First-quarter sales and operating profit are expected to reach 358 billion KRW and 26 billion KRW, respectively, representing growth of 5% and 22% compared to the same period last year. Operating profit is forecasted to exceed market expectations by 11%. The high growth of imported brands is the key driver of performance improvement.
Fashion operating profit is expected to increase by 41% year-on-year to 18 billion KRW. Imported fashion is projected to see a 32% increase in operating profit due to strong sales. Domestic fashion is also expected to perform well both domestically and internationally, with operating profit margin rising by 1.3 percentage points year-on-year, supported by the growth of Tomboy. Operating profit in the cosmetics segment is expected to decline by 22% to 9 billion KRW. While in-house brands are underperforming due to restructuring, high-margin imported cosmetics sales are expected to increase by 7% compared to the previous year.

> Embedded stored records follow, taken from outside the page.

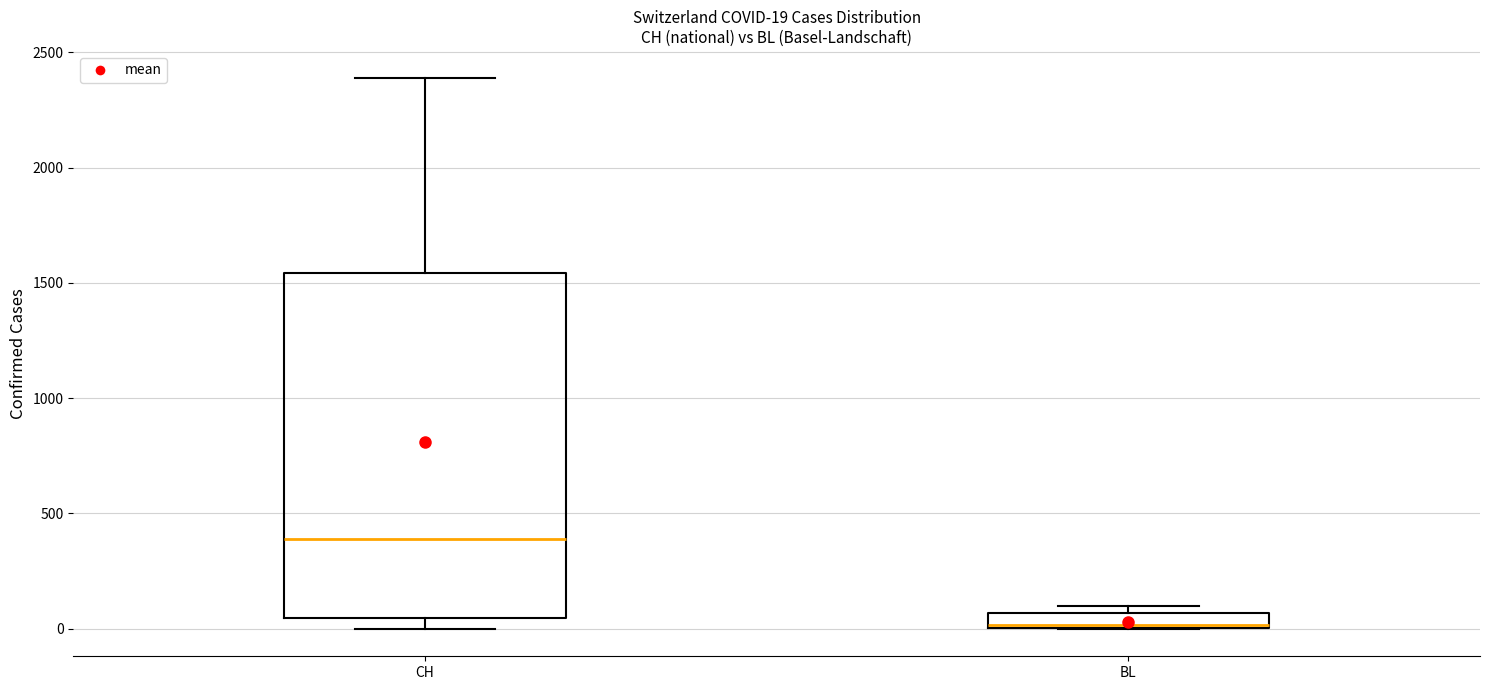

Which box has the highest median line?

CH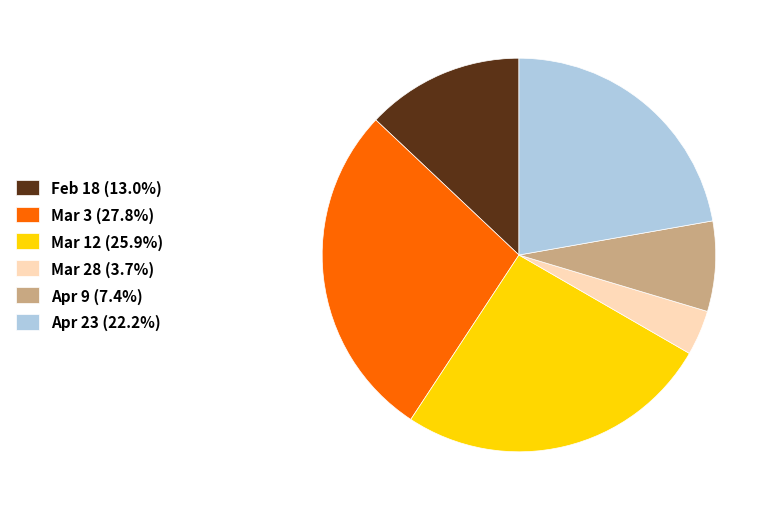

What is the ratio of the value at Feb 18 to the value at Mar 3?

0.5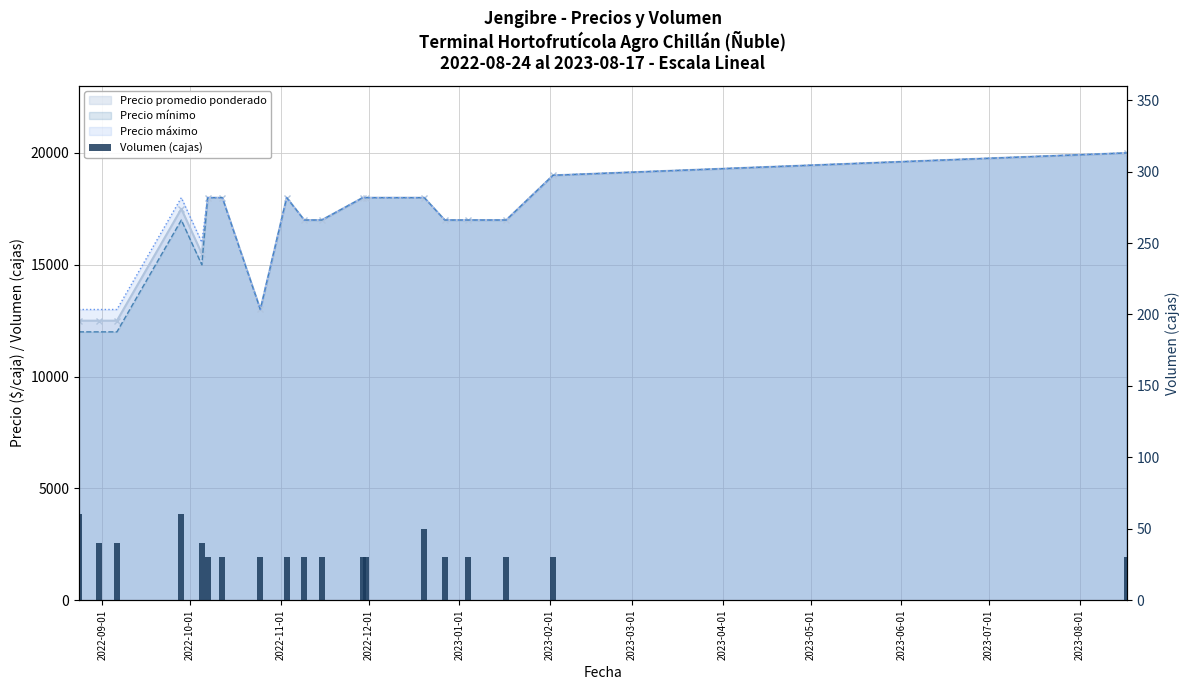

At which category does the chart reach its minimum across all series?

2023-02-01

Department store growth continues to be led by luxury goods. Luxury sales in January and February increased by 47% and 33%, respectively, compared to the same period last year, surpassing the overall department store sales growth rate. Ha-kyung Park, a researcher at Korea Investment & Securities, said, “While trends between luxury goods and general apparel are sharply diverging, Shinsegae International is responding to market changes by strengthening its overseas fashion lineup and restructuring its domestic fashion business. As luxury consumption shifts online, its own mall, SI Village, is gaining attention; since it imports and distributes through official licenses, the authenticity trust is high.”
Due to the high growth of the domestic luxury market, attempts by overseas brands to enter directly are increasing. Although this poses a negative factor for Shinsegae International, which operates distribution through licensing, it is analyzed as proof of the company’s brand discovery capability and distribution network strength. Previously, the company not only developed fashion but also introduced lesser-known overseas perfume brands domestically, helping to open the niche perfume market.
Researcher Ha-kyung Park added, “The proportion of China in the cosmetics business is shrinking, and supported by the growth of the domestic perfume market, the share of high-profit imported cosmetics will expand. Along with discovering new brands and growing imported cosmetics, the company will secure mid- to long-term growth engines by fostering its own cosmetics brands.”